Table – Top Ten Authorizations
Which company is the most compelling?
Another key is the time frame of the authorization. After all, the biggest complaint about authorizations is that it does no good if never implemented or executed over a lengthy time period. Also, the management team could be attempting to prop up the stock price by making a large, market moving announcement.
With the key being buybacks per year, lets review the buybacks of the stocks announcing reductions of more than 10%.
The Home Depot, Inc. (NYSE:HD) – the company plans to repurchase $17 billion over three years leaving the yearly buyback amount at around $5.7 billion. Even at that level, the buyback amounts to a nearly 6% reduction in shares outstanding at current market cap levels.
United Parcel Services, Inc. (NYSE:UPS) – the company increased an existing buyback program to $10 billion. It set no expiration date on the program although the plan was targeted at $4 billion for 2013. So again the planned amount has a 2-3 year time frame suggesting a yearly reduction of 5-6% of the shares.
Texas Instruments Incorporated (NASDAQ:TXN) – while the authorization in February was for $5 billion, it actually increased the total amount to $8.4 billion. The company wasn’t specific on the timeline for spending the total $8.4 billion, but one can assume that it will be multiple years considering the sizable balance remaining on the previous program.

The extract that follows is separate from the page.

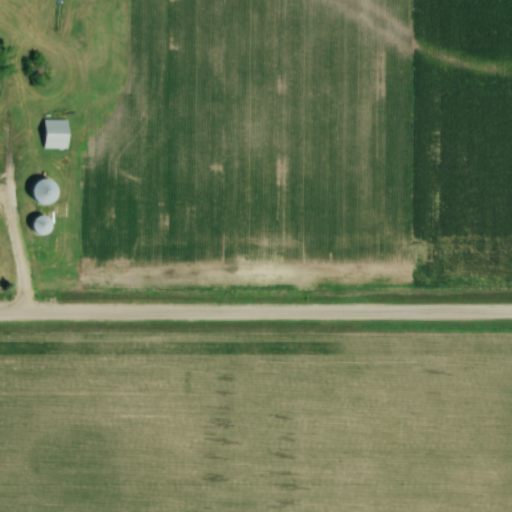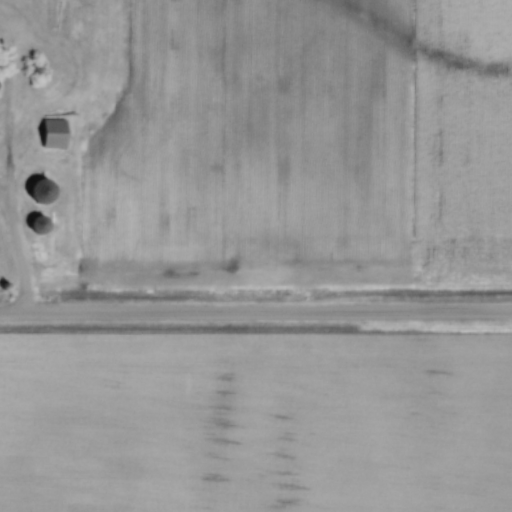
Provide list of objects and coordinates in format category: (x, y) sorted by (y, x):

DIRECTV (NASDAQ:DTV) – the company wasn’t as specific on the time frame for the $4 billion buyback, but the last two years the repurchases were over $5 billion each year suggesting the amount could be for 2013 only. That amounts to a nearly 13% reduction in shares outstanding for this year alone.
Lowe’s Companies, Inc. (NYSE:LOW) – the company set no expiration date for the $5 billion buyback program though it stated a goal of using the full amount within two years. Based on the repurchase of $4.35 billion in 2012, one could assume a good portion will be spent in 2013. The potential is for a buyback that ranges in the 6-10% of outstanding shares.
Bottom line
Based on a high level review of the large authorized buyback programs, one can quickly see why most investors prefer the consistent dividends to the unknowns of buybacks. All of the companies reviewed have a history of following through on announced plans, but the amount actually utilized can be a huge unknown. In a lot of ways, the ideal situation would be for a company to use the programs on stock dips instead of blindly buying even as the stock rises.

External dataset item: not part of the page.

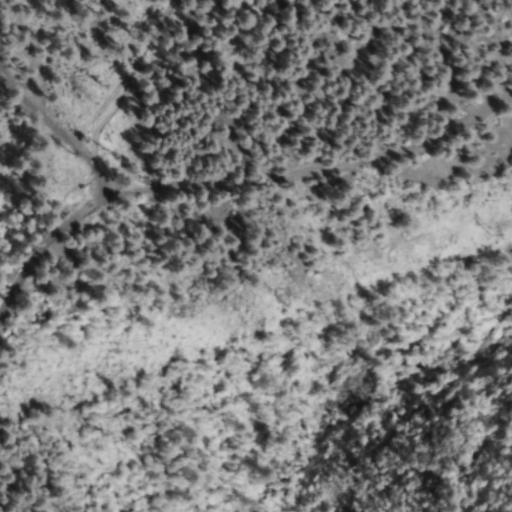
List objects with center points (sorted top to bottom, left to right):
road: (242, 163)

Based on the reviews, it appears that DIRECTV (NASDAQ:DTV) and Lowe’s Companies, Inc. (NYSE:LOW)’s have the potential to buyback the largest percentage of outstanding shares this year. With Lowe’s soaring in the last year, DirecTV probably has the best potential for the buybacks to be accretive to shareholders. Ultimately, investing in the company that has the largest actual buyback in the last 12 months provides the best sign of value.
Investors though should be concerned that a few more months of top buyback authorizations could be another sign of a market top.